Buy Tata Power Company Ltd For Target Rs 504 By Elara Capital
Resolution of Mundra, key monitorable
Tata Power’s (TPWR IN) Q3FY26 earnings were impacted by muted generation, with consolidated revenue declining 9% YoY to INR 139bn and EBITDA down 9% YoY, driven by a sharp 59% YoY fall in generation revenues, but partly offset by strong growth in renewables (+78% YoY) and steady T&D performance (+8.7% YoY). Reported PAT increased 1% YoY to INR 11.9bn. The key positive continues to be manufacturing and rooftop solar, where cell and module plants operated at industry-leading utilization, driving strong profitability growth, while the rooftop business scaled rapidly in both capacity and consumer additions. Maintain BUY with an unchanged SoTP-TP of INR 504.
Shutdown of Mundra plant weighs on earnings : Revenue declined 9% YoY and 10.3% QoQ to INR 139bn. Revenue from the generation declined 59% YoY to INR 20bn. Revenue from the renewable segment rose 78% YoY to INR 38bn. Revenue from transmission and distribution increased 8.7% YoY to INR 96.26bn. EBITDA declined 9% YoY and 7.5% QoQ to INR 31bn. Depreciation rose 16% YoY and 3.9% QoQ to INR 12bn. Interest increased 17% YoY and 3.4% QoQ to INR 13.6bn. Other income declined 20% YoY and 36.6% QoQ to INR 3.2bn. Regulated income stood at INR 5.4bn in Q3FY26 versus a loss of INR 2.7bn last year. Reported PAT increased 1% YoY to INR 11.9bn. PAT after adjusting for regulatory income from Delhi discom and Maithon plant and adjusting for income from Mundra in Q3FY25 declined 17% YoY to INR 5.8bn.
Solar cell and module manufacturing sustains high utilization: Manufacturing output was 962MW for cells and 990MW for modules in Q3, with industry leading utilization and yields. Capacity expansion in cell manufacturing enabled significantly higher output, supporting both internal projects and external demand.

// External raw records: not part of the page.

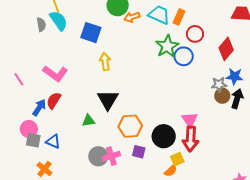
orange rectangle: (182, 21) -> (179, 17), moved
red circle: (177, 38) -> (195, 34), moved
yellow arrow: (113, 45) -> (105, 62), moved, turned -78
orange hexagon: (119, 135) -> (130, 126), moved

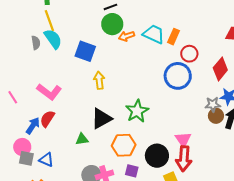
green star: (167, 46) -> (137, 111), moved
blue circle: (184, 56) -> (178, 76), size x1.4
black triangle: (108, 100) -> (101, 119), turned 30

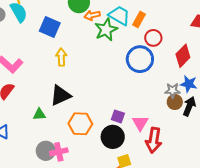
green star: (137, 111) -> (106, 30), moved
red arrow: (184, 159) -> (154, 140), moved
purple square: (132, 171) -> (118, 116), moved

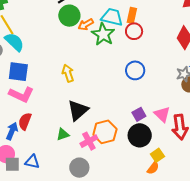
blue square: (50, 27) -> (18, 72), moved
red circle: (153, 38) -> (134, 31), moved
blue circle: (140, 59) -> (135, 70), moved, size x0.7
purple square: (118, 116) -> (139, 114), turned -32
pink cross: (59, 152) -> (89, 141), moved

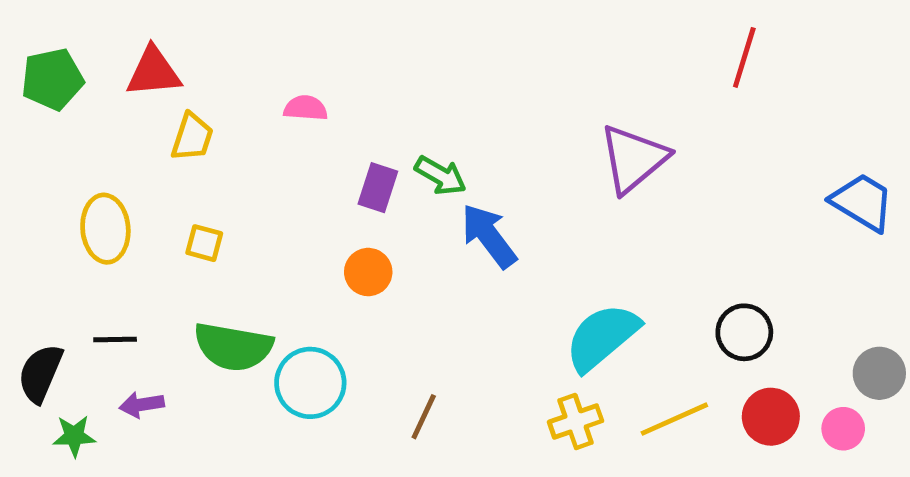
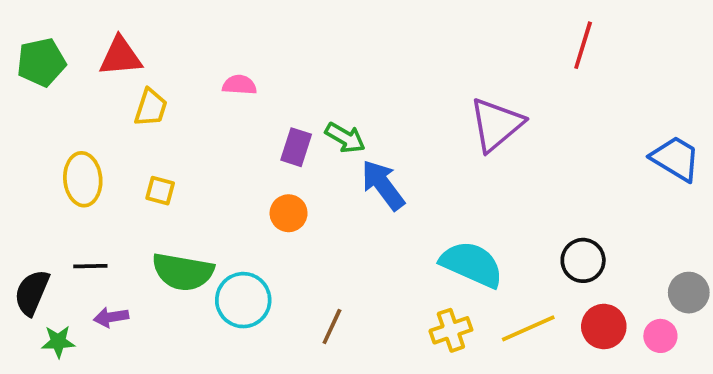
cyan semicircle: (602, 337) -> (472, 264), turned 64

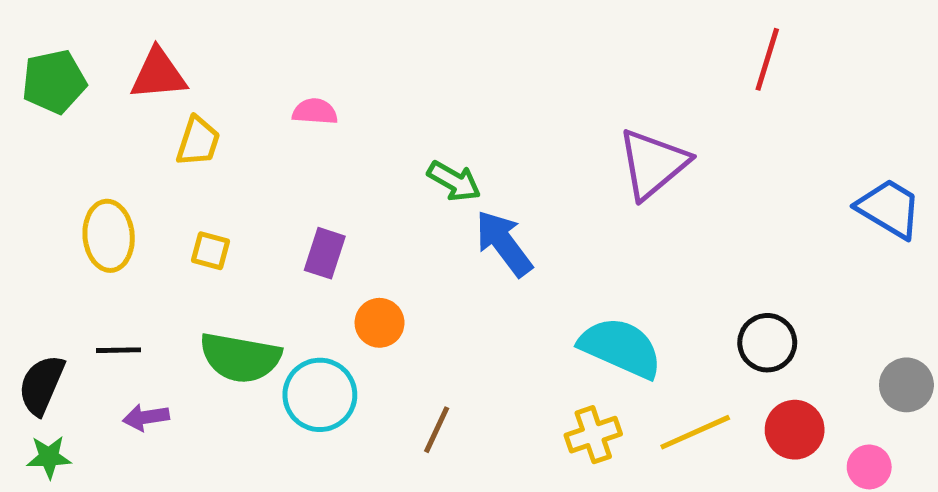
purple rectangle: (296, 147) -> (325, 253), moved
orange circle: (289, 213) -> (380, 323), moved
pink circle: (660, 336) -> (869, 467), moved
green star: (58, 342) -> (49, 457), moved

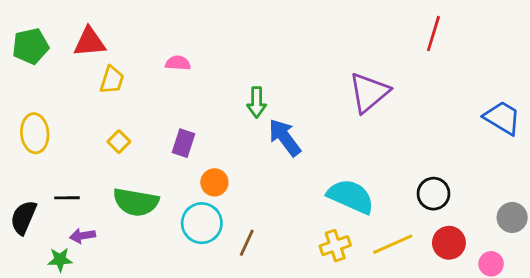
green arrow: (454, 181) -> (257, 102), turned 60
yellow ellipse: (109, 236) -> (35, 133), moved
yellow square: (211, 251) -> (119, 142), turned 30
cyan circle: (320, 395) -> (202, 223), moved
green star: (49, 457) -> (60, 260), moved

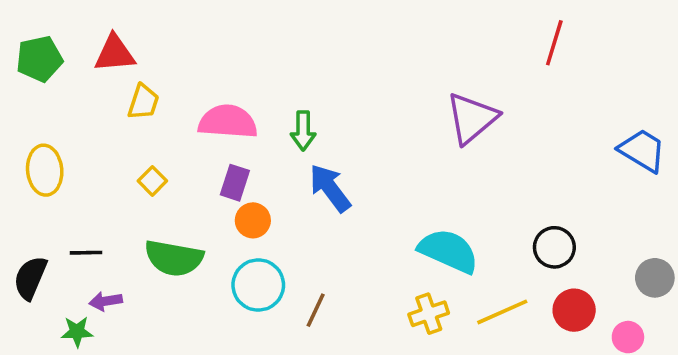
pink semicircle: (178, 63) -> (228, 122), moved, size x1.8
green arrow: (257, 102) -> (303, 131), moved
blue arrow: (285, 137) -> (330, 188), moved
orange circle: (214, 182) -> (253, 220), moved

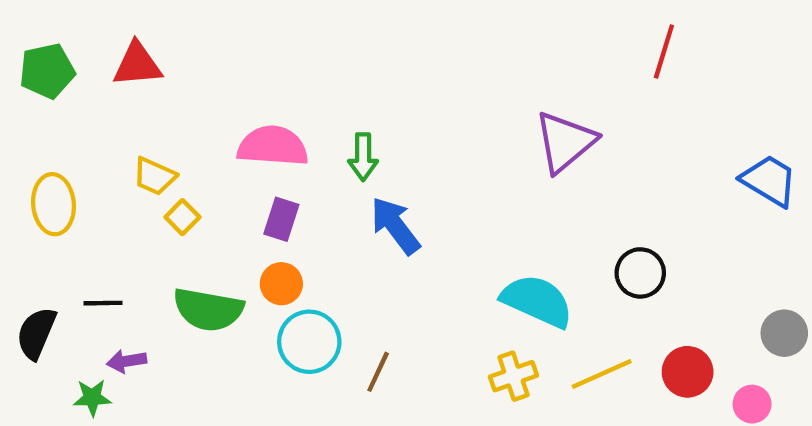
yellow trapezoid: (143, 102) -> (155, 176), moved, turned 96
orange circle: (253, 220) -> (281, 284), moved
black circle: (554, 247) -> (640, 273), moved

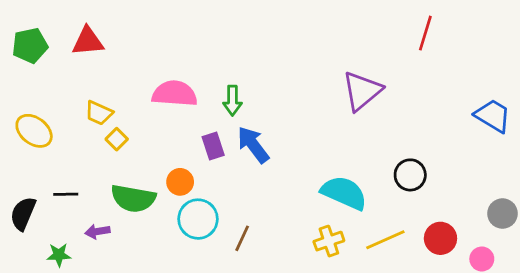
yellow ellipse: (54, 204) -> (34, 131), turned -48
purple rectangle: (281, 219) -> (213, 146), moved, turned -36
purple arrow: (127, 361) -> (97, 231), moved

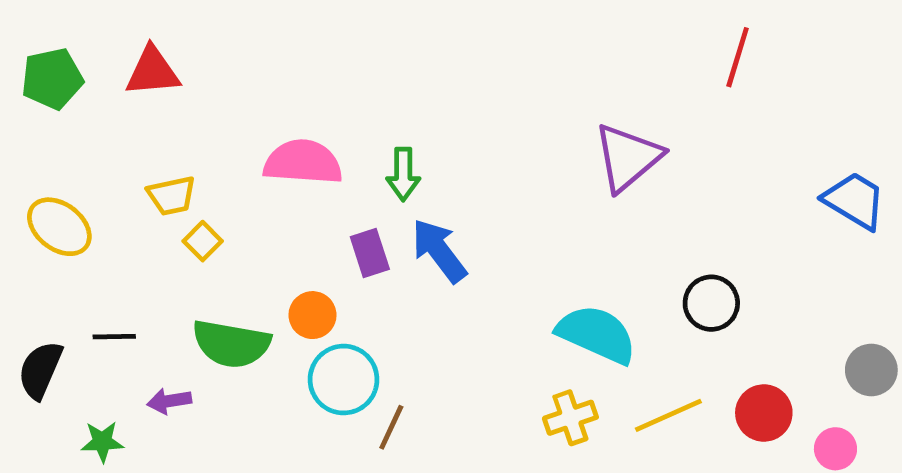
yellow trapezoid: (99, 113) -> (172, 196), turned -36
brown line: (242, 238) -> (391, 427), moved

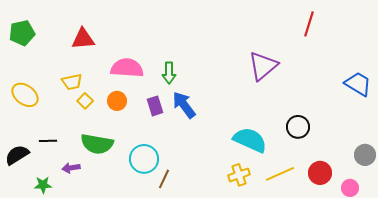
red triangle: (152, 71) -> (83, 39), moved
orange circle: (312, 315) -> (117, 101), moved
black semicircle: (40, 370) -> (17, 155), turned 35

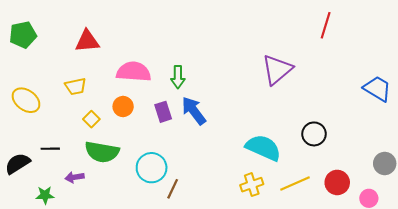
yellow square: (85, 101) -> (91, 119), moved

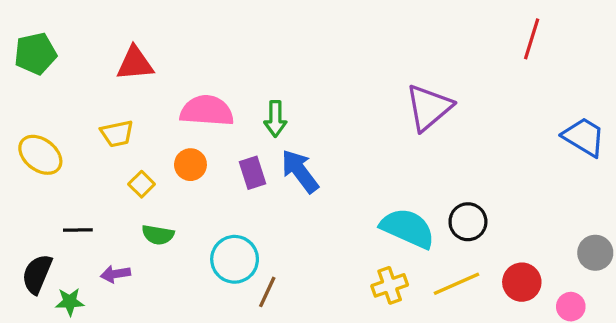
red line: (326, 25) -> (532, 39), moved
black circle: (314, 134) -> (468, 222), moved
green semicircle: (102, 152) -> (158, 235), size x0.6
black semicircle: (18, 163) -> (37, 274), moved, turned -35

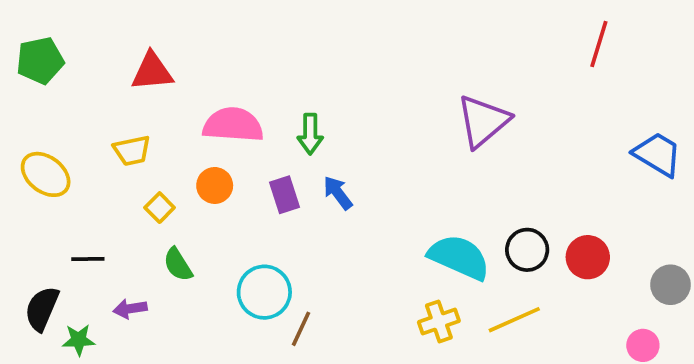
blue arrow: (300, 171) -> (338, 193), size x0.7
green semicircle: (158, 235) -> (178, 265), turned 48
red circle: (522, 282) -> (588, 257), moved

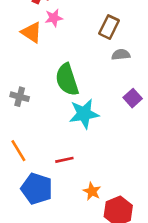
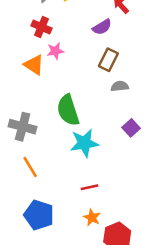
gray cross: (20, 97) -> (23, 127), size x1.5
orange line: (18, 151) -> (30, 167), moved
red line: (64, 160) -> (89, 187), moved

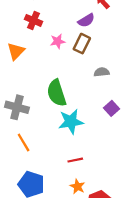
pink star: (55, 51) -> (58, 41), moved
brown rectangle: (108, 60) -> (82, 44), moved
orange triangle: (34, 65) -> (16, 51), moved, turned 42

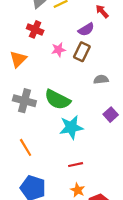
green semicircle: (57, 93) -> (57, 100), turned -45
gray cross: (17, 107) -> (24, 101), moved

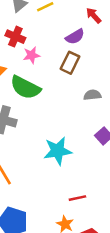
pink star: (58, 50) -> (32, 55), moved
green semicircle: (57, 100) -> (25, 88), moved
red line: (76, 165) -> (77, 198), moved

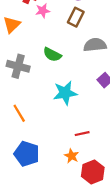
green semicircle: (25, 88) -> (52, 55), moved, size x0.7
gray semicircle: (92, 95) -> (95, 45), size x1.5

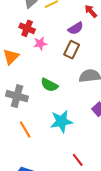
orange line: (19, 113) -> (25, 129), moved
red line: (82, 134) -> (78, 160), turned 64

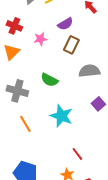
red cross: (27, 28) -> (14, 26), moved
purple semicircle: (76, 28) -> (65, 24), moved
cyan star: (61, 121) -> (61, 116), turned 30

Solar rooftop added 1GWp capacity and 0.17mn new consumers in 9MFY26. Q3FY26 saw 58,476 installations and 372MWp capacity addition, taking the cumulative base beyond 0.3mn customers and 4GW+ installed capacity
Eyeing 10GW of ingot and wafer manufacturing capacity: TPWR’s total renewable capacity stood at 6.1GW, comprising 4.9GW of solar and 1.2GW of wind. It has executed 1.3GW renewable projects in Q3FY26. Total installed capacity stands at 16.3GW. Solar Cell and Module Manufacturing segment’s Q3FY26 PAT grew to INR 2.51bn, up 124 % (YoY). 9MFY26 PAT rose to INR 5.92bn, up 154% (YoY). In Q3FY26, rooftop PAT grew to INR 1.11bn, up 85 % (YoY). 9MFY26 PAT rose to INR 3.24bn, up 195% (YoY). TPWR plans to set up 10GW of ingot and wafer manufacturing facility. Backward integration into ingot and wafer ensures supply chain security and supports cost optimization
Maintain Buy with TP retained at INR 504: TWPR stands to benefit from power transmission capex, power distribution reforms and green investments. It aims to increase its RE capacity to 20GW by FY30 and has capex plans of INR 1.25tn for FY26-30. TPWR is implementing 2.8GW of PSP projects and has a sizeable opportunity in solar EPC. We maintain BUY with an unchanged SoTP-TP of INR 504. We have retained our earnings estimate.